
–No solo era compositor, sino que tenía una vasta obra literaria y era un activista político.

–En esa época, muchos artistas sobresalientes del folklore y del tango eran multidisciplinarios. Y el hecho de abarcar varios aspectos implicaba un compromiso que pasaba por una postura social y política ante la vida, algo que en ese momento cultural tenía mucho peso. Por eso él reflexionaba del modo en que lo hacía.

–Suele investigar mucho el contexto en el que fueron escritos los temas que selecciona. ¿Busca en ellos algún punto de encuentro con un momento particular de su vida o de arraigo con su propia historia?

–Lo que admiro de personajes como Atahualpa es su memoria aplicada a la vida. Porque tiene que ver con mi historia, con la de mis padres. Me parece que eso debe mantenerse vigente. Cuando era chica, tenía una cotidianidad con su música, como con la de tantos otros. Nací en los 60 y junto a los 70 fueron décadas en las que ese movimiento cultural estaba en ebullición: la palabra y la poesía al servicio de lo popular era lo cotidiano. Ese pensamiento, para mí, tiene vigencia.

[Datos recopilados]
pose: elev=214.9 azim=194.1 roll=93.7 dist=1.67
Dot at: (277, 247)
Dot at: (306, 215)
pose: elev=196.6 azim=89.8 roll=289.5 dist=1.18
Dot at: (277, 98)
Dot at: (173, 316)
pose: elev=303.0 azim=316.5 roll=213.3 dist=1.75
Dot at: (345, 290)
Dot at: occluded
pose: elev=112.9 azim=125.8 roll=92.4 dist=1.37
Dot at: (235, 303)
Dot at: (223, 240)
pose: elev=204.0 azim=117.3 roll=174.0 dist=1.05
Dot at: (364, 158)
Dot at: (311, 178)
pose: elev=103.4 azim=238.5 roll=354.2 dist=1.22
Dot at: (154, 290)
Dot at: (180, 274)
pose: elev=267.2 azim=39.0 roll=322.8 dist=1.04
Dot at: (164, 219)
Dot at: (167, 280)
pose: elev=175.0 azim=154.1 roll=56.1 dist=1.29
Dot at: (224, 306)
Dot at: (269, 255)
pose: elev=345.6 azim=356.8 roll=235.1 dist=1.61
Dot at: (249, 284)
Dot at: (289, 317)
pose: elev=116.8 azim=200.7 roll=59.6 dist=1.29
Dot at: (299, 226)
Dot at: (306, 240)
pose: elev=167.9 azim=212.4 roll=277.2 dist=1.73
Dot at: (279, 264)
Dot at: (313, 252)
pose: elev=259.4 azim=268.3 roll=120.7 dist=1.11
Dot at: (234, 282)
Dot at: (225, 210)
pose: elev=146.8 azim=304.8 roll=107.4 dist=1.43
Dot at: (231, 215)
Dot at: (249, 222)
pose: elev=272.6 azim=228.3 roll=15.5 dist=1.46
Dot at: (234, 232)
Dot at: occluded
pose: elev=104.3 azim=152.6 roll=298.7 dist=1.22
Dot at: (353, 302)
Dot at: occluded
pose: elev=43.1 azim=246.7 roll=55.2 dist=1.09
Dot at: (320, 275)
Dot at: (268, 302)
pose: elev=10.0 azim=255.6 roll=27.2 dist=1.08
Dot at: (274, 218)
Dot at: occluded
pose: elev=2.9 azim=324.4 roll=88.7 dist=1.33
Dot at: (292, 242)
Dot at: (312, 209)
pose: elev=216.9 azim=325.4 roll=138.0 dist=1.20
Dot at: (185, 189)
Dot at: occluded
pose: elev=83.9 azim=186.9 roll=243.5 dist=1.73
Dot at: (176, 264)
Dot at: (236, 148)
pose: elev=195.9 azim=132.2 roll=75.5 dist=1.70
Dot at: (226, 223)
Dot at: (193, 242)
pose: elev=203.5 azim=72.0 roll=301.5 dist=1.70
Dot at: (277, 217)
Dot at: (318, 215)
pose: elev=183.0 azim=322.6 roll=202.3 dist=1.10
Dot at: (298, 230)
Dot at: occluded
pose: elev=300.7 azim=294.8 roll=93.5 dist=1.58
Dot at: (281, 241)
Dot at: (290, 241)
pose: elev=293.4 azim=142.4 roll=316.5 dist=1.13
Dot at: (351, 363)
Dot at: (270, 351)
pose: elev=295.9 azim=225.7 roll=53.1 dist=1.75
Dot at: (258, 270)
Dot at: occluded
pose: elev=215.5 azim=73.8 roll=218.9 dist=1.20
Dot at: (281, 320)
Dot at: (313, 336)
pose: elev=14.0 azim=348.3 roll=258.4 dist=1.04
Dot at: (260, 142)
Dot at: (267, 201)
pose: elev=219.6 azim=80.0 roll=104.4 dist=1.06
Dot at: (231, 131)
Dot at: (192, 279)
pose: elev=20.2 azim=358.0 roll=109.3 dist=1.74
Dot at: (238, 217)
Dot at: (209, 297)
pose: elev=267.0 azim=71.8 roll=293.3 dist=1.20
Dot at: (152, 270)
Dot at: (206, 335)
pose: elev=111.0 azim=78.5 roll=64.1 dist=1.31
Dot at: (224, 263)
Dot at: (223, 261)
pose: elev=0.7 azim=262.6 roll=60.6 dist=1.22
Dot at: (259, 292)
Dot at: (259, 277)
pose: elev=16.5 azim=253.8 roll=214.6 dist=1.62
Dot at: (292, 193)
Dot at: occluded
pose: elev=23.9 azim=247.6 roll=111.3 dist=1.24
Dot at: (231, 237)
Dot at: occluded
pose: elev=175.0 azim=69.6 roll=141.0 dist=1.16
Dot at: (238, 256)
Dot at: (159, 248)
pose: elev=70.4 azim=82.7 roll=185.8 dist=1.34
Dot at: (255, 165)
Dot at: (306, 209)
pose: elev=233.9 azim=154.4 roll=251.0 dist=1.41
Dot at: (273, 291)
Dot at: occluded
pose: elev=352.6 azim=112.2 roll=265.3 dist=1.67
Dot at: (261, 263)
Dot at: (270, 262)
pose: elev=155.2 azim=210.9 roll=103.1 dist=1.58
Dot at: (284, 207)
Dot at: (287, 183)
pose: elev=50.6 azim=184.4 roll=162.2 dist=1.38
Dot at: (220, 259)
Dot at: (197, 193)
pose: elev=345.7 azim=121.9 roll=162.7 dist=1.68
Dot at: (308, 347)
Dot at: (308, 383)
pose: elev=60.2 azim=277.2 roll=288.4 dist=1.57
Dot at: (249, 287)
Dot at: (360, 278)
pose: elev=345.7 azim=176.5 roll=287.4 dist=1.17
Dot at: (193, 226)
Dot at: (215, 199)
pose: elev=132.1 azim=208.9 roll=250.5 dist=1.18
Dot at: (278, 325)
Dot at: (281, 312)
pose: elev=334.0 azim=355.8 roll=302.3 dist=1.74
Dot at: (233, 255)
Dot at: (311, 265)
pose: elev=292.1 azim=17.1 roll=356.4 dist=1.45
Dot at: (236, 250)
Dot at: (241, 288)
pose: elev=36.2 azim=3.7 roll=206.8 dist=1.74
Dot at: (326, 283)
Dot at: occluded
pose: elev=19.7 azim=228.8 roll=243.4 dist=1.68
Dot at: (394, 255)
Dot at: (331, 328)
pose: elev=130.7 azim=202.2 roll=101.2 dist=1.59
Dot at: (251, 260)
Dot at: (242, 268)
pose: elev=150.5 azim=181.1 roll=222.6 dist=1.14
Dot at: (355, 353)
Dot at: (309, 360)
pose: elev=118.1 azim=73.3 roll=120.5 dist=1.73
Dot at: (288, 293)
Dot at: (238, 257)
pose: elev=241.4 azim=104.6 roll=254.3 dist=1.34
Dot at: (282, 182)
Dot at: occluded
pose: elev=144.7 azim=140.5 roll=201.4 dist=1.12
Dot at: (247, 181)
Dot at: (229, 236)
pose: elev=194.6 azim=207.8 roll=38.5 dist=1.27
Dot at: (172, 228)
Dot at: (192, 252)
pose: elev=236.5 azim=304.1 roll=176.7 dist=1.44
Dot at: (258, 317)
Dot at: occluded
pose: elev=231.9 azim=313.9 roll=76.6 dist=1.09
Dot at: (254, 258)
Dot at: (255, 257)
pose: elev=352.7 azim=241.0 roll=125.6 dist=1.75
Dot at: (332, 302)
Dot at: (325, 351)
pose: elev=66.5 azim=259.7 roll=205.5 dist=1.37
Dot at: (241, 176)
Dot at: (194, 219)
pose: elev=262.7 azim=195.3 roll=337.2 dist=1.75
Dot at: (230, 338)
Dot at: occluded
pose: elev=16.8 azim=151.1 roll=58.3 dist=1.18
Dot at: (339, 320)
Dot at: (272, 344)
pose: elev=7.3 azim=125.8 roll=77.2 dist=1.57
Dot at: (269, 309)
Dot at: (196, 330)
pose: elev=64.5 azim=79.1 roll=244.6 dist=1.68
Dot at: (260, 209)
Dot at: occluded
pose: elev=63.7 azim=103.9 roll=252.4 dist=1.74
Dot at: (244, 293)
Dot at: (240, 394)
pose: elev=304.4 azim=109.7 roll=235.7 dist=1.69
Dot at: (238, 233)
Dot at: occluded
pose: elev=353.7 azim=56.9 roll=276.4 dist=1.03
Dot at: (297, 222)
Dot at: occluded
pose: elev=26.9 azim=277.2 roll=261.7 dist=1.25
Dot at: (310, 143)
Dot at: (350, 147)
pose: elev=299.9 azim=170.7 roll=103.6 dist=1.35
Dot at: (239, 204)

TU TAREA: Por favor, transcribe palabra por palabra el fragmento completo de la entrevista sobre Atahualpa.

EJERCICIO RESUELTO:

–No solo era compositor, sino que tenía una vasta obra literaria y era un activista político.

–En esa época, muchos artistas sobresalientes del folklore y del tango eran multidisciplinarios. Y el hecho de abarcar varios aspectos implicaba un compromiso que pasaba por una postura social y política ante la vida, algo que en ese momento cultural tenía mucho peso. Por eso él reflexionaba del modo en que lo hacía.

–Suele investigar mucho el contexto en el que fueron escritos los temas que selecciona. ¿Busca en ellos algún punto de encuentro con un momento particular de su vida o de arraigo con su propia historia?

–Lo que admiro de personajes como Atahualpa es su memoria aplicada a la vida. Porque tiene que ver con mi historia, con la de mis padres. Me parece que eso debe mantenerse vigente. Cuando era chica, tenía una cotidianidad con su música, como con la de tantos otros. Nací en los 60 y junto a los 70 fueron décadas en las que ese movimiento cultural estaba en ebullición: la palabra y la poesía al servicio de lo popular era lo cotidiano. Ese pensamiento, para mí, tiene vigencia.